_EXERCISE DETAILS_.
Reproduce verbatim the stretch of the ski forum thread from "When they opened" through "Vortex (Nov 6, 2008)".

SUPPLIED PASSAGE Block Start

I was there as well,great pictures! What an opening day.....


----------



## zook (Nov 4, 2008)

> Holy crap! Zook, how you doing? Welcome back!



yeah - it's that time of the year again  



> When you want to go skiing with us?



Hopefully it will be soon


----------



## andyzee (Nov 4, 2008)

zook said:


> yeah - it's that time of the year again
> 
> 
> 
> Hopefully it will be soon


 
We're both looking forward to it, probably be doing the Catskills more this year.


----------



## kingslug (Nov 4, 2008)

Guess I missed a good one. Couldn't have made it anyway with a blown water pump..soon though.


----------



## ski_resort_observer (Nov 4, 2008)

Nice article in the Rutland Herald via the Times Argus about kmart's opening day
http://www.timesargus.com/apps/pbcs.dll/article?AID=/20081104/NEWS02/811040351/1003/NEWS02


----------



## Johnskiismore (Nov 4, 2008)

It's good to read some positive news coning from Killington!


----------



## andyzee (Nov 4, 2008)

Well, at least Killington is aiming for a couple more days. I see Sunday River is already closed.


----------



## GrilledSteezeSandwich (Nov 5, 2008)

andyzee said:


> Well, at least Killington is aiming for a couple more days. I see Sunday River is already closed.




Sumday bigger is closed..weak..I can't believe they can't keep away the humid mild weather..


----------



## WJenness (Nov 6, 2008)

GrilledSteezeSandwich said:


> Sumday bigger is closed..weak..I can't believe they can't keep away the humid mild weather..



When they opened they announced it would only be for the weekend.

It's still up in the air if they'll open up again this weekend or not.

-w


----------



## Vortex (Nov 6, 2008)

I know a bunch of us are going up to the river  this weekend no matter what.


----------



## WJenness (Nov 6, 2008)

Bob R said:


> I know a bunch of us are going up to the river  this weekend no matter what.



I'd be up there to... except my mother and brother are moving to South Carolina on Sunday... Helping them get packed / ready to go trumps skiing for this weekend.

-w


----------

SUPPLIED PASSAGE Block End
LISTED RECORDS Block Start

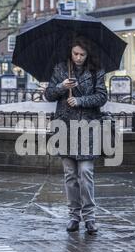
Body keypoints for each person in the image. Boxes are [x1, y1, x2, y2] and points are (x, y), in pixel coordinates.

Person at [45, 37, 107, 235]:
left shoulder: (96, 71)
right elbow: (48, 95)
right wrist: (62, 86)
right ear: (70, 53)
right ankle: (74, 216)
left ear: (87, 55)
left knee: (86, 173)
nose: (78, 57)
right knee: (70, 175)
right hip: (65, 126)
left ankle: (90, 218)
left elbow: (102, 97)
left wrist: (80, 100)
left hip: (88, 127)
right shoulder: (60, 69)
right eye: (75, 54)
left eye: (82, 54)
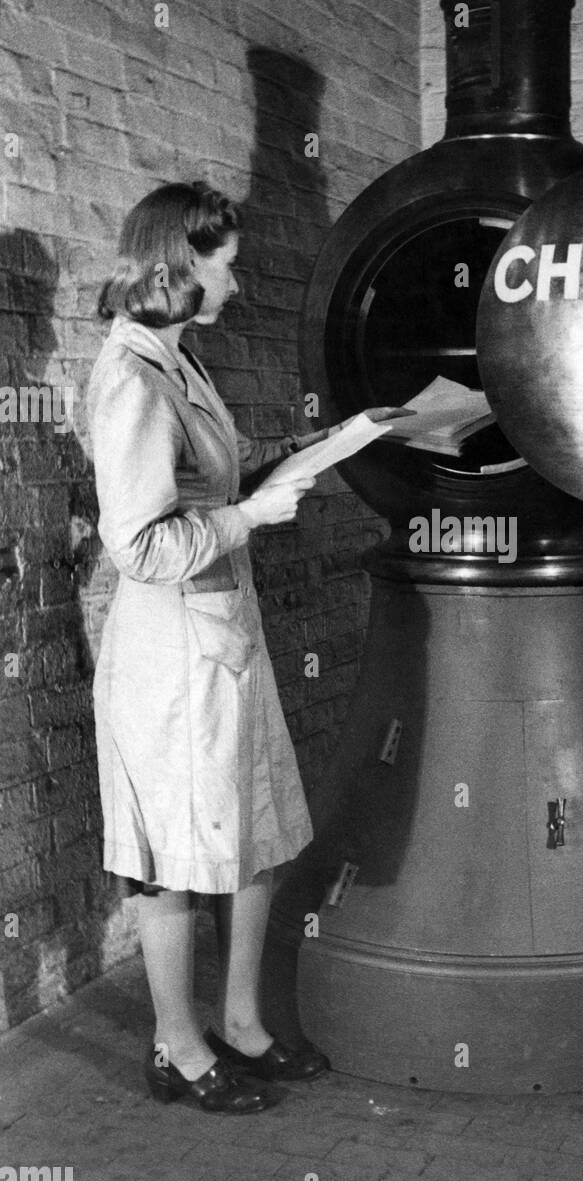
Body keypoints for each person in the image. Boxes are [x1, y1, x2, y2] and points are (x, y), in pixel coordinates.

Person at [87, 181, 384, 1114]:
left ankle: (243, 1024)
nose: (237, 283)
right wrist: (251, 514)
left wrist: (325, 444)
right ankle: (177, 1047)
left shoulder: (182, 362)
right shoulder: (130, 377)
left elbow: (209, 484)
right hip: (171, 659)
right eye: (226, 266)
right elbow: (138, 544)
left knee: (252, 837)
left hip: (222, 642)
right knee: (176, 854)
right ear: (179, 266)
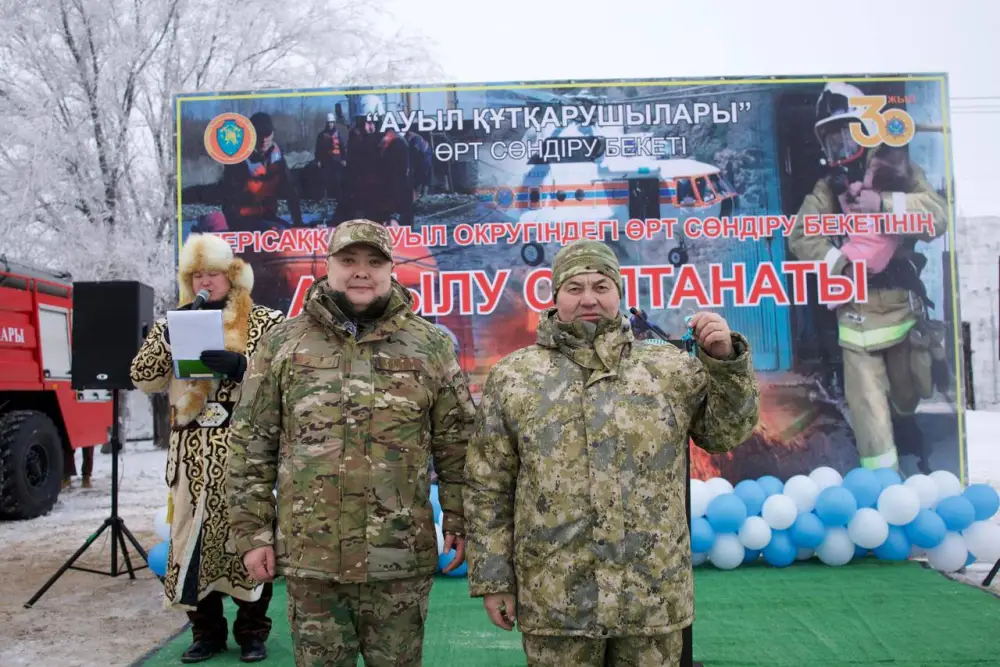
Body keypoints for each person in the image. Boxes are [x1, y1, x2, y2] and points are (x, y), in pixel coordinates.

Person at [463, 239, 760, 667]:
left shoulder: (668, 369)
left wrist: (725, 363)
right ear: (554, 296)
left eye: (601, 286)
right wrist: (493, 579)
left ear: (619, 293)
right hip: (557, 599)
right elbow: (488, 484)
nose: (589, 298)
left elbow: (726, 433)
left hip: (652, 596)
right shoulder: (515, 376)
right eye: (575, 287)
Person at [226, 219, 476, 667]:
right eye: (348, 260)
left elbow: (457, 443)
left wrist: (458, 517)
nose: (361, 271)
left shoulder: (430, 345)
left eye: (374, 261)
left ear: (392, 269)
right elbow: (250, 444)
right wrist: (252, 533)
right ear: (328, 266)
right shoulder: (283, 343)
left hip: (397, 559)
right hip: (312, 559)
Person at [129, 232, 285, 664]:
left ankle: (253, 632)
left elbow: (287, 377)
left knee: (249, 541)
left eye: (213, 273)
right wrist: (169, 334)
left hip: (244, 453)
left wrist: (243, 367)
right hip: (191, 455)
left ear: (231, 275)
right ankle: (207, 633)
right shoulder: (173, 322)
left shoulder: (265, 322)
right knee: (190, 545)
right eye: (197, 274)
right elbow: (143, 377)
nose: (205, 281)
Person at [787, 81, 949, 474]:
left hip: (903, 309)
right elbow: (800, 234)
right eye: (831, 139)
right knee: (868, 410)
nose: (839, 147)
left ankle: (910, 438)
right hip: (856, 315)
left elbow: (937, 215)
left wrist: (885, 203)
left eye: (845, 134)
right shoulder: (828, 188)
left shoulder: (900, 170)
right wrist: (842, 263)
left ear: (865, 128)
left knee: (908, 394)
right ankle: (882, 487)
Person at [221, 111, 304, 232]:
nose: (264, 139)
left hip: (267, 216)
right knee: (276, 230)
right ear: (251, 135)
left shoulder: (278, 160)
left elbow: (291, 193)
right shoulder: (238, 160)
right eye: (259, 134)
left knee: (286, 230)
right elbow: (229, 200)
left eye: (267, 133)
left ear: (273, 134)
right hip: (242, 221)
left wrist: (298, 222)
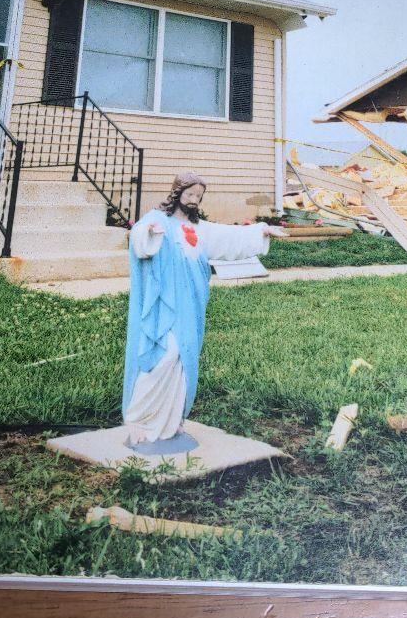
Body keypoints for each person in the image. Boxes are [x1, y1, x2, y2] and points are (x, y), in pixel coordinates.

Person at [121, 171, 286, 451]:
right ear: (177, 194)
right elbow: (139, 234)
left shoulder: (200, 228)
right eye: (189, 194)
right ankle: (140, 419)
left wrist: (261, 231)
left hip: (191, 305)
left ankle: (168, 423)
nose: (194, 200)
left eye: (198, 196)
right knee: (163, 354)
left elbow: (229, 237)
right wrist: (149, 233)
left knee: (183, 357)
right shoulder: (159, 219)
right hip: (164, 305)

LISTED RECORDS Block End

_SOLVED EXERCISE_.
When they opened they announced it would only be for the weekend.

It's still up in the air if they'll open up again this weekend or not.

-w


----------



## Vortex (Nov 6, 2008)